Accompanied by Black, Nicholson picks up opinionated hitchers Helena Kallianiotes and Toni Basil and has a humdinger of an argument with testy waitress Lorna Thayer over an omelette and a chicken salad sandwich. But things get no easier when Nicholson falls for brother Ralph Waite's piano-playing fiancée, Susan Anspach, and their tempestuous affair only convinces him to abandon Black at a desolate truck stop and seek pastures new in Alaska.
Whether carousing with Green Bush or bickering with Thayer, climbing on to the back of a flatbed truck to play Chopin's Fantasy in F Major or deflating Anspach's adulation with an insouciant rendition of the same composer's Prelude in E Minor, Robert Eroica Dupea is one of the iconic anti-heroes in American blue-collar cinema. Nicholson plays him with the dangerous glint in the eye that would eventually become a caricatured trademark. But he also invests him with a barely suppressed contempt for the America he experienced on both sides of the tracks.

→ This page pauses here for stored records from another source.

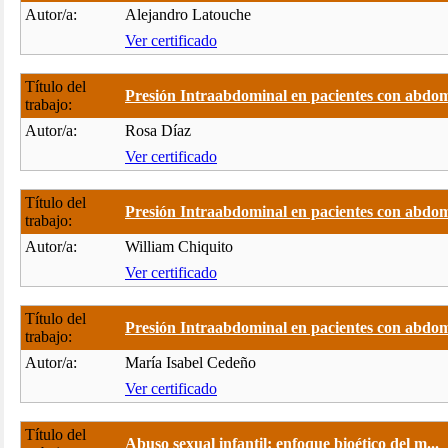
Autor/a:
Alejandro Latouche
Ver certificado
Título del
Presión Intraabdominal en pacientes con abdom
trabajo:
Autor/a:
Rosa Díaz
Ver certificado
Título del
Presión Intraabdominal en pacientes con abdom
trabajo:
Autor/a:
William Chiquito
Ver certificado
Título del
Presión Intraabdominal en pacientes con abdom
trabajo:
Autor/a:
María Isabel Cedeño
Ver certificado
Título del
Abuso sexual infantil: enfoque bioético del m...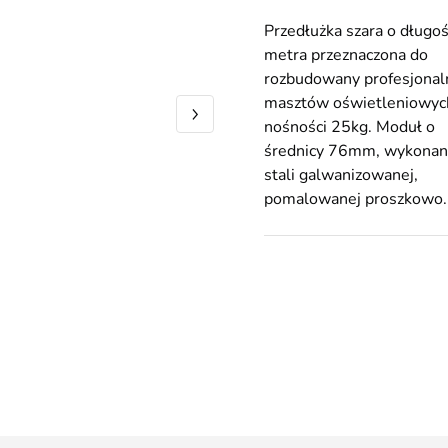
Przedłużka szara o długoś
metra przeznaczona do
rozbudowany profesjonal
masztów oświetleniowyc
nośności 25kg. Moduł o
średnicy 76mm, wykonan
stali galwanizowanej,
pomalowanej proszkowo.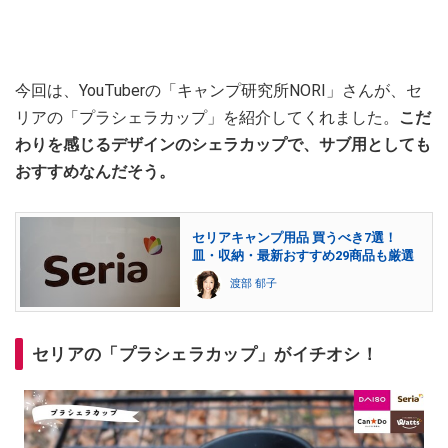
今回は、YouTuberの「キャンプ研究所NORI」さんが、セ
リアの「プラシェラカップ」を紹介してくれました。
こだ
わりを感じるデザインのシェラカップで、サブ用としても
おすすめなんだそう。
セリアキャンプ用品 買うべき7選！
皿・収納・最新おすすめ29商品も厳選
渡部 郁子
セリアの「プラシェラカップ」がイチオシ！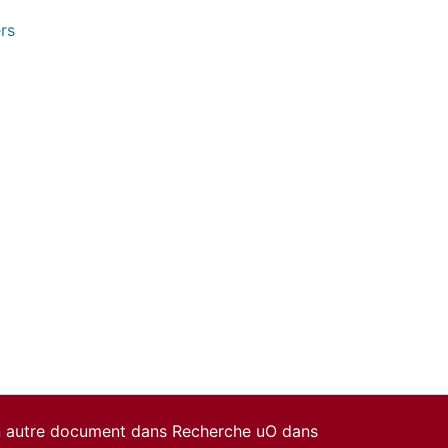
rs
un autre document dans Recherche uO dans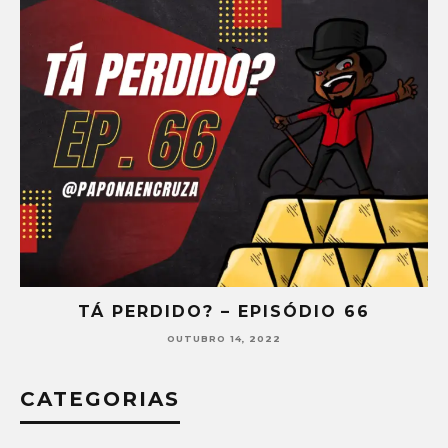
SÓDIO 66
TÁ PERDIDO? – EPISÓDI
SETEMBRO 30, 2022
CATEGORIAS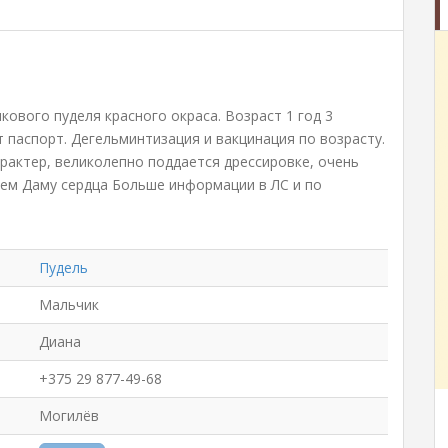
кового пуделя красного окраса. Возраст 1 год 3
ет паспорт. Дегельминтизация и вакцинация по возрасту.
рактер, великолепно поддается дрессировке, очень
щем Даму сердца Больше информации в ЛС и по
Пудель
Мальчик
Диана
+375 29 877-49-68
Могилёв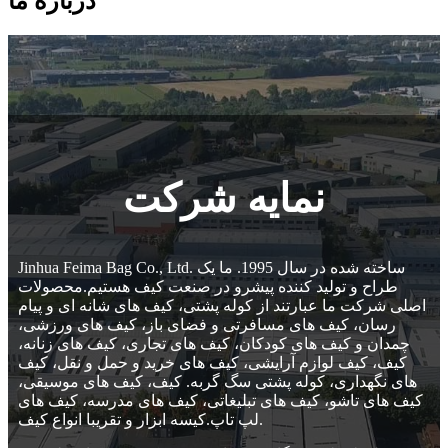
درباره ما
نمایه شرکت
Jinhua Feima Bag Co., Ltd. ساخته شده در سال 1995. ما یک
طراح و تولید کننده پیشرو در صنعت کیف هستیم.محصولات
اصلی شرکت ما عبارتند از کوله پشتی، کیف های شانه ای و پیام
رسان، کیف های مسافرتی و فضای باز، کیف های ورزشی،
چمدان و کیف های کودکان، کیف های تجاری، کیف های زنانه،
کیف، کیف لوازم آرایشی، کیف های خرید و حمل و نقل، کیف
های نگهداری، کوله پشتی سگ گربه. کیف، کیف های موسیقی،
کیف های تاشو، کیف های تبلیغاتی، کیف های مدرسه، کیف های
لپ تاپ.کیسه ابزار و تقریبا انواع کیف.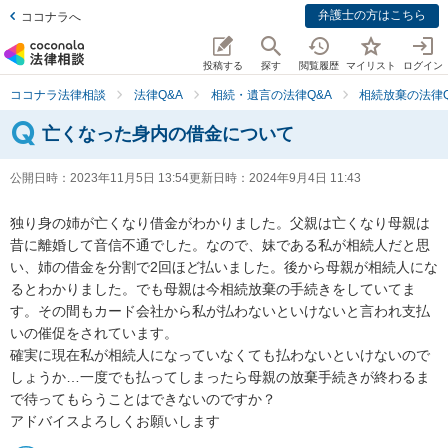
弁護士の方はこちら
ココナラへ
投稿する
探す
閲覧履歴
マイリスト
ログイン
ココナラ法律相談
法律Q&A
相続・遺言の法律Q&A
相続放棄の法律Q
亡くなった身内の借金について
公開日時：
2023年11月5日 13:54
更新日時：
2024年9月4日 11:43
独り身の姉が亡くなり借金がわかりました。父親は亡くなり母親は
昔に離婚して音信不通でした。なので、妹である私が相続人だと思
い、姉の借金を分割で2回ほど払いました。後から母親が相続人にな
るとわかりました。でも母親は今相続放棄の手続きをしていてま
す。その間もカード会社から私が払わないといけないと言われ支払
いの催促をされています。

確実に現在私が相続人になっていなくても払わないといけないので
しょうか…一度でも払ってしまったら母親の放棄手続きが終わるま
で待ってもらうことはできないのですか？

アドバイスよろしくお願いします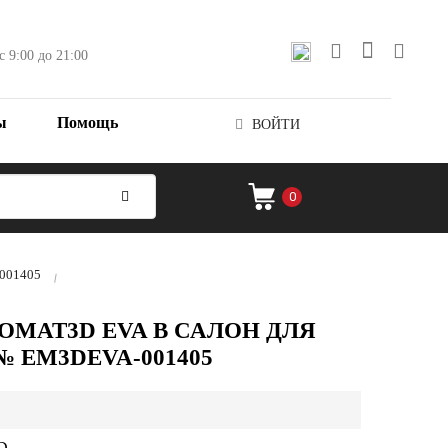
с 9:00 до 21:00
ы
Помощь
ВОЙТИ
0
-001405
OMAT3D EVA В САЛОН ДЛЯ
 № EM3DEVA-001405
D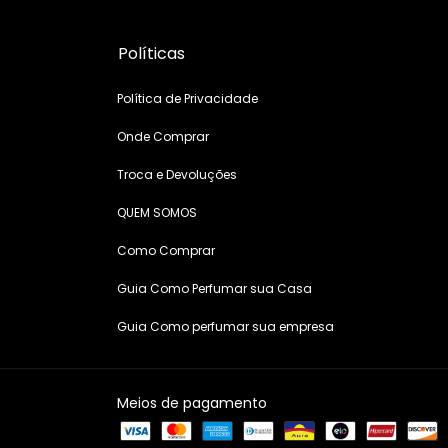
Políticas
Política de Privacidade
Onde Comprar
Troca e Devoluções
QUEM SOMOS
Como Comprar
Guia Como Perfumar sua Casa
Guia Como perfumar sua empresa
Meios de pagamento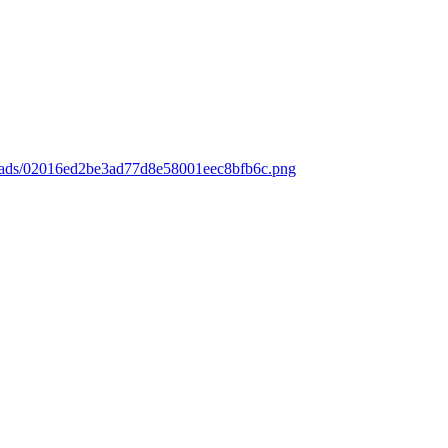
loads/02016ed2be3ad77d8e58001eec8bfb6c.png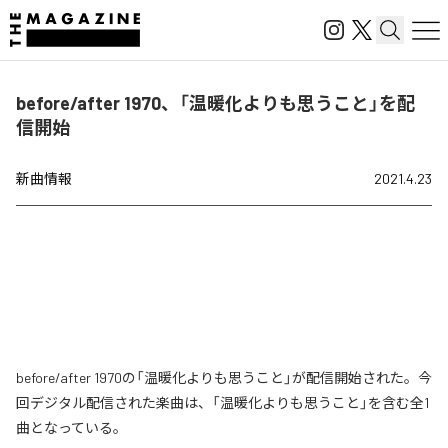
before/after 1970、「温暖化よりも思うこと」を配
信開始
新曲情報
2021.4.23
before/after 1970の「温暖化よりも思うこと」が配信開始された。今
回デジタル配信された楽曲は、「温暖化よりも思うこと」を含む全1
曲となっている。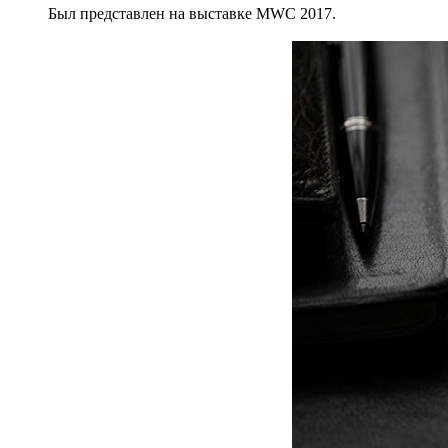
Был представлен на выставке MWC 2017.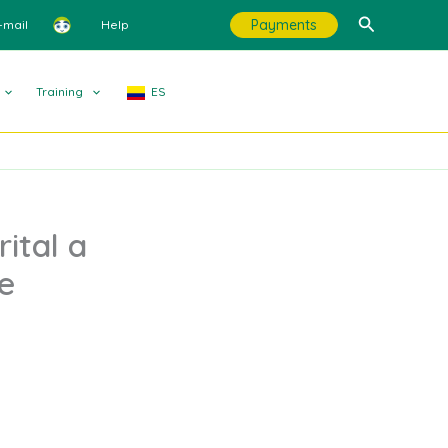
Search
Payments
-mail
Help
Training
ES
rital a
e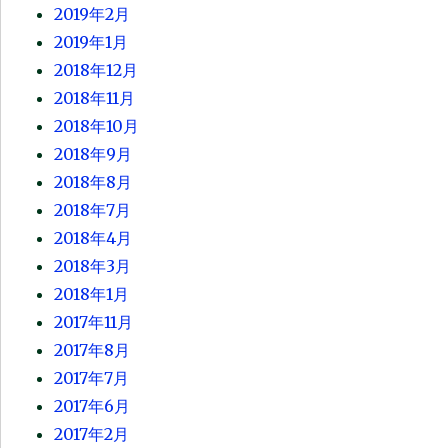
2019年2月
2019年1月
2018年12月
2018年11月
2018年10月
2018年9月
2018年8月
2018年7月
2018年4月
2018年3月
2018年1月
2017年11月
2017年8月
2017年7月
2017年6月
2017年2月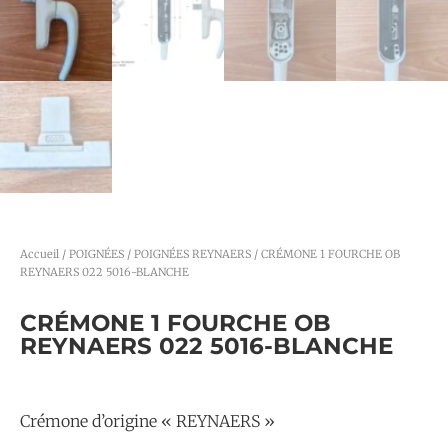
Accueil
/
POIGNÉES
/
POIGNÉES REYNAERS
/ CRÉMONE 1 FOURCHE OB
REYNAERS 022 5016-BLANCHE
CRÉMONE 1 FOURCHE OB
REYNAERS 022 5016-BLANCHE
Crémone d’origine « REYNAERS »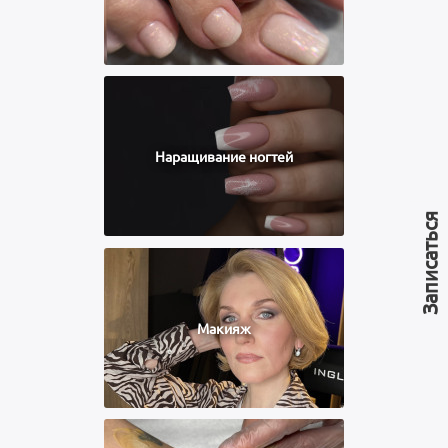
Наращивание ногтей
Записаться
Макияж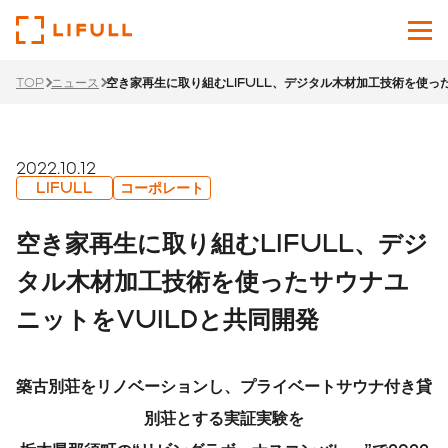
TOP
ニュース
空き家再生に取り組むLIFULL、デジタル木材加工技術を使っ
企業情報
サービス
2022.10.12
LIFULL
コーポレート
投資家情報
空き家再生に取り組むLIFULL、デジ
ニュース
タル木材加工技術を使ったサウナユ
ニットをVUILDと共同開発
サステナビリティ
採用サイト
築古別荘をリノベーションし、プライベートサウナ付き貸
Japanese
English
別荘とする実証実験を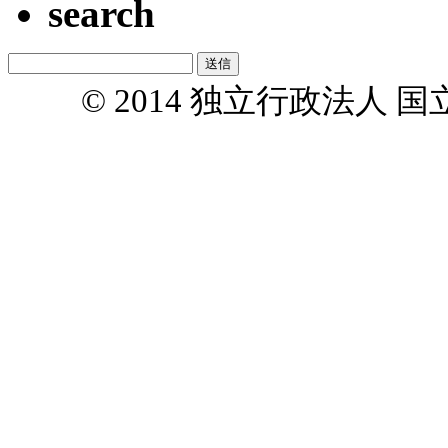
search
© 2014 独立行政法人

The chauvinist indifference to the loyal Black and the smitten Anspach root Nicholson's character in a macho society that had yet to be emasculated by defeat in Vietnam and the Watergate scandal. But there is just a hint of self-awareness in his farewell speech to mute father William Challee and it's as much this unwillingness to accept himself as the prospect of having to shoulder his responsibilities that persuade him to head to the nation's last wild frontier.
Photographed by László Kovács's with an outsider's keen eye for the giveaway details in a decaying landscape, this is the kind of uncompromisingly critical road movie at which Hollywood once excelled. It also contains the sort of intense and fearless performance that Nicholson has pretty much ceased giving since The Shining (1980). But what's perhaps most telling (and tragic) about this demanding, difficult and occasionally dangerous picture is that this was a studio release and the chances of the modern corporate system producing anything as thoughtful, truthful and trenchant are almost non-existent.